Warum hat May verschoben?
Die Premierministerin musste eingestehen, dass es derzeit keine Mehrheit für das Abkommen gibt. Das war zwar schon früh abzusehen, doch May hoffte bis zuletzt. Bei einem knappen Scheitern hätte sie nach weiteren Verhandlungen mit Brüssel dem Parlament ein leicht verändertes Abkommen für eine zweite Abstimmung vorlegen können. Stattdessen bahnte sich eine vernichtende Niederlage an, die May wohl das Amt gekostet hätte.
Was ist für Briten der Knackpunkt?
Besonders ungeliebt ist der sogenannte Backstop. Damit ist die Garantie gemeint, trotz Brexits die Grenze zwischen dem britischen Nordirland und dem EU-Mitglied Irland offen zu halten. Sonst könnte neue Gewalt in der früheren Bürgerkriegsregion drohen. Kontrollen an der neuen EU-Außengrenze scheinen aber mit dem von May geplanten Austritt aus der Zollunion und dem Binnenmarkt unausweichlich.

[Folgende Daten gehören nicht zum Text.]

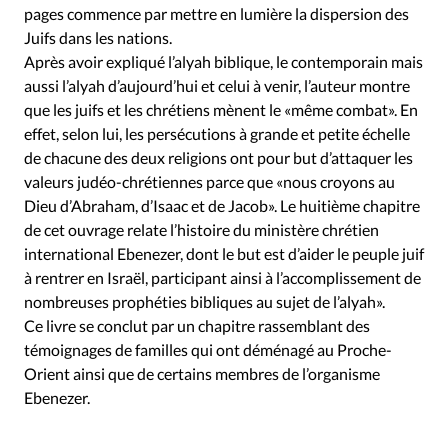
pages commence par mettre en lumière la dispersion des
Juifs dans les nations.
Après avoir expliqué l’alyah biblique, le contemporain mais
aussi l’alyah d’aujourd’hui et celui à venir, l’auteur montre
que les juifs et les chrétiens mènent le «même combat». En
effet, selon lui, les persécutions à grande et petite échelle
de chacune des deux religions ont pour but d’attaquer les
valeurs judéo-chrétiennes parce que «nous croyons au
Dieu d’Abraham, d’Isaac et de Jacob». Le huitième chapitre
de cet ouvrage relate l’histoire du ministère chrétien
international Ebenezer, dont le but est d’aider le peuple juif
à rentrer en Israël, participant ainsi à l’accomplissement de
nombreuses prophéties bibliques au sujet de l’alyah».
Ce livre se conclut par un chapitre rassemblant des
témoignages de familles qui ont déménagé au Proche-
Orient ainsi que de certains membres de l’organisme
Ebenezer.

Der sogenannte Backstop sieht vor, dass Großbritannien als Ganzes in einer Zollunion mit der EU bleibt, bis eine andere Lösung gefunden ist. In Nordirland würden Regeln des Binnenmarkts weiter gelten. Kritiker aus Mays Konservativer Partei fürchten, der Backstop könne zum Dauerzustand und das Land so im Orbit der EU gehalten werden. Die nordirische Protestantenpartei DUP, von der Mays Tory-Minderheitsregierung abhängt, lehnt jeglichen Sonderstatus für Nordirland ab.

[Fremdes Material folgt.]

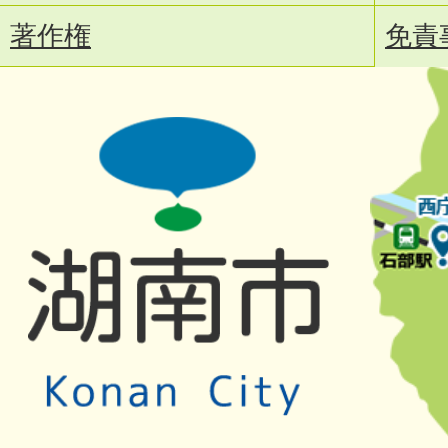
著作権
免責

Was erhofft sich May von der EU?
May spricht von Zusicherungen, die sie erreichen will. Sie weiß, dass der Backstop Bedingung der EU für das Abkommen ist und nicht verschwinden kann – nicht umsonst wurde darum monatelang gerungen. Möglicherweise hofft sie darauf, Kritiker mit Formulierungen zufriedenzustellen, die deutlich machen, dass der Backstop nur eine Notfalllösung ist und im Idealfall gar nicht zur Anwendung kommt. Das Austrittsabkommen sieht eine Übergangsphase vor, die bis Ende 2022 verlängert werden kann, um eine Alternative zum Backstop zu finden. Bei dieser Entscheidung will May das Parlament einbinden.
Wird die EU Zugeständnisse machen?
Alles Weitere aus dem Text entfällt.